Rabu, Juni 15, 2011

Pemberdayaan Masyarakat Pasca Bencana Berbasis Masjid


Hampir setiap kali bencana menimpa suatu daerah, ada saja keajaiban terjadi. Baik pada peristiwa bencana banjir maupun gempa, sering dijumpai bangunan masjid tetap utuh di tengah-tengah bangunan lain yang sudah runtuh. Ketika musibah gempa dan tsunami melanda sebagian wilayah Aceh, 24 Desember 2004, Masjid Baiturrahman Banda Aceh dengan kokohnya tetap berdiri di tengah reruntuhan bangunan di sekelilingnya. Demikian juga di kota Meulaboh, salah satu kota yang mengalami kerusakan parah akibat gempa dan tsunami tersebut. Di tengah beragam bangunan yang runtuh, beberapa masjid di berbagai sudut kota Meulaboh tetap berdiri kukuh.

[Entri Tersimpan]

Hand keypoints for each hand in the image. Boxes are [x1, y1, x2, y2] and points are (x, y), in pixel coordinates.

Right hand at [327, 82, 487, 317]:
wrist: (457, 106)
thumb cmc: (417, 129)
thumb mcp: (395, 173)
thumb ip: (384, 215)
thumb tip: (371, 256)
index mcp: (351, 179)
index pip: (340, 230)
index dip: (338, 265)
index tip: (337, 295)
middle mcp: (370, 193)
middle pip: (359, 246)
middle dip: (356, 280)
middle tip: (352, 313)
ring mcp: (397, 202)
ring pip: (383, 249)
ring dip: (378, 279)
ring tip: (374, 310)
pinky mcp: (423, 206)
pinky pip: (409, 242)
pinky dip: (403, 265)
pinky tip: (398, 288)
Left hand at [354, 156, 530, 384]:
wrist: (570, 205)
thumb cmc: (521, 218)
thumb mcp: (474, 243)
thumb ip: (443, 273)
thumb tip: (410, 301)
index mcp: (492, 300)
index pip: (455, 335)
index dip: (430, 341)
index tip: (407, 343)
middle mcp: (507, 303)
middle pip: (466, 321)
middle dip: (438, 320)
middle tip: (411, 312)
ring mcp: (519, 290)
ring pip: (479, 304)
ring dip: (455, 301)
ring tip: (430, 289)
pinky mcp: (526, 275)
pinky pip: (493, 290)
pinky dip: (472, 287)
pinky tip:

### TUJUAN TUGAS
Jawablah pertanyaan berikut berdasarkan kutipan sumber di atas.
(a) Masjid apa di Banda Aceh yang tetap berdiri di tengah reruntuhan bangunan di sekelilingnya?
(b) Kota mana yang disebut sebagai salah satu kota yang mengalami kerusakan parah akibat gempa dan tsunami?
(c) Pada peristiwa bencana apa saja bangunan masjid sering dijumpai tetap utuh?

### PENYELESAIAN MASALAH
(a) Masjid Baiturrahman Banda Aceh.
(b) Kota Meulaboh.
(c) Bencana banjir dan gempa.